My friends and I lived happily in this large, rambling, rather shabby old house. It was beautiful. It had a tea ceremony hut and a carp pond and a very overgrown garden.

Everything was fine until the third summer. That year my western friends by chance all went away at the same time leaving me alone in the house. I had Japanese friends over to stay.
The Great Buddha in Kamakura

‘Lucky you,’ I told them. ‘You can have a room each!’

‘No, thank you,’ they replied. ‘That would be too frightening.’

I’d almost forgotten that the house was supposed to be haunted. Instead they all slept together in one room with their futon mattresses side by side down the middle.
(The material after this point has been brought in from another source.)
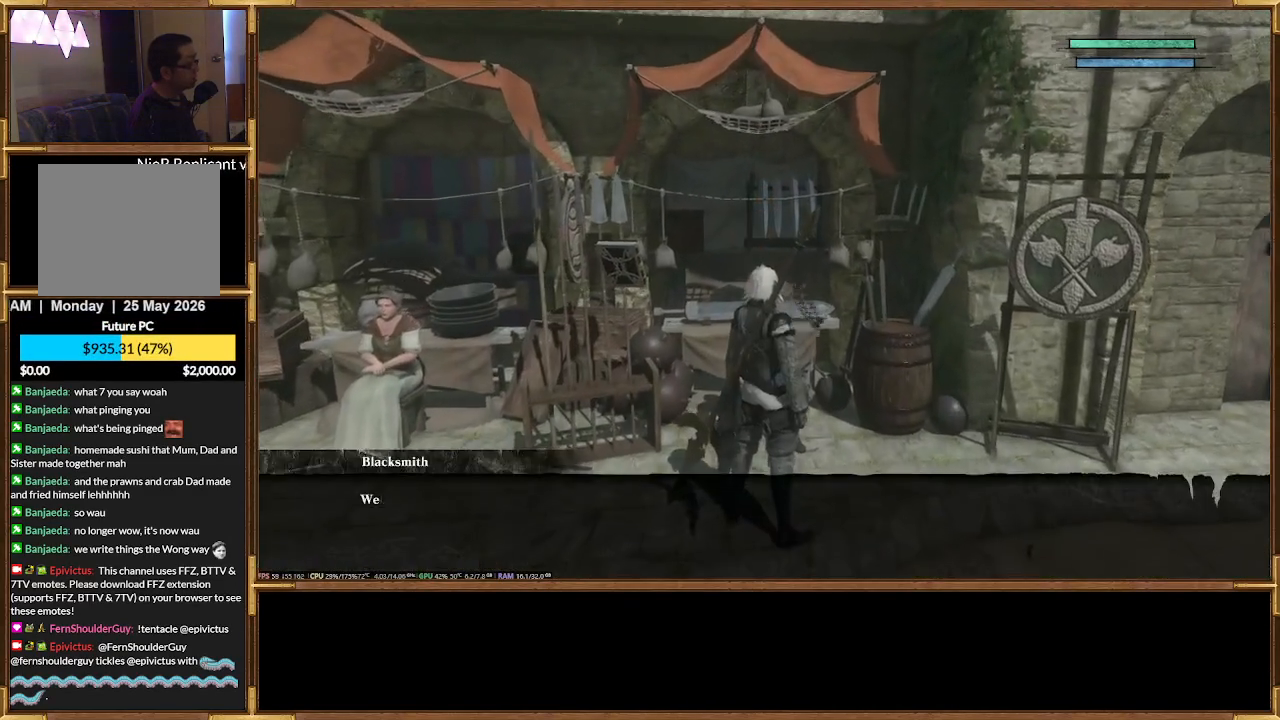
{"dt_ms": 500, "buttons": []}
The night after they left was my first on my own in the house. I was lying in my futons on the tatami mats of my room when I heard a distinct banging coming from the other end of the house, at the far end of a long dark corridor.
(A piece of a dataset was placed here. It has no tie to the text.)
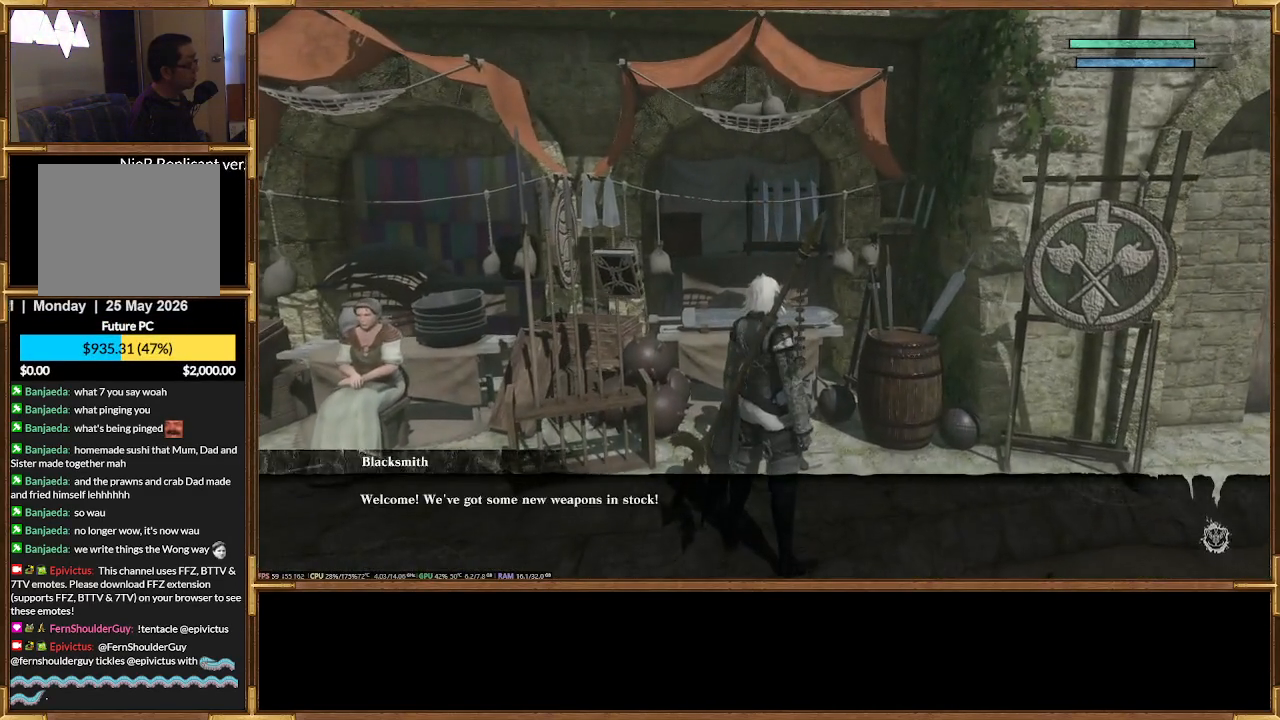
{"dt_ms": 500, "buttons": []}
I listened hard. It sounded like boxes being thrown around. There was no one else in the house. I was definitely all alone. It couldn’t be a human being making all that noise. It could only be an obake - a one-legged umbrella ghost - but I certainly wasn’t going to go and investigate. I pulled my covers over my head, screwed my eyes tight shut and hoped for the best.

Thereafter I stayed well clear of the end of the corridor.
[Scroll on down to see the obake!]


Lesley Downer’s latest novel, The Shogun’s Queen, is an epic tale with plenty of ghosts, set in nineteenth century Japan, and is out now in paperback. For more see www.lesleydowner.com.

Woodblock print images courtesy of Wikimedia Commons. Photo of the Great Buddha by me.

Obake (on the right). The critters on the left are kappa.

3 comments:

Pam De Voe said...

Fascinating and fun read! Thanks for sharing this glimpse into a part of Japanese culture.

Sue Purkiss said...

Chilling! Though the picture of the obake makes it look quite sweet!

Unknown said...

This is so interesting, Lesley, and I love the illustrations.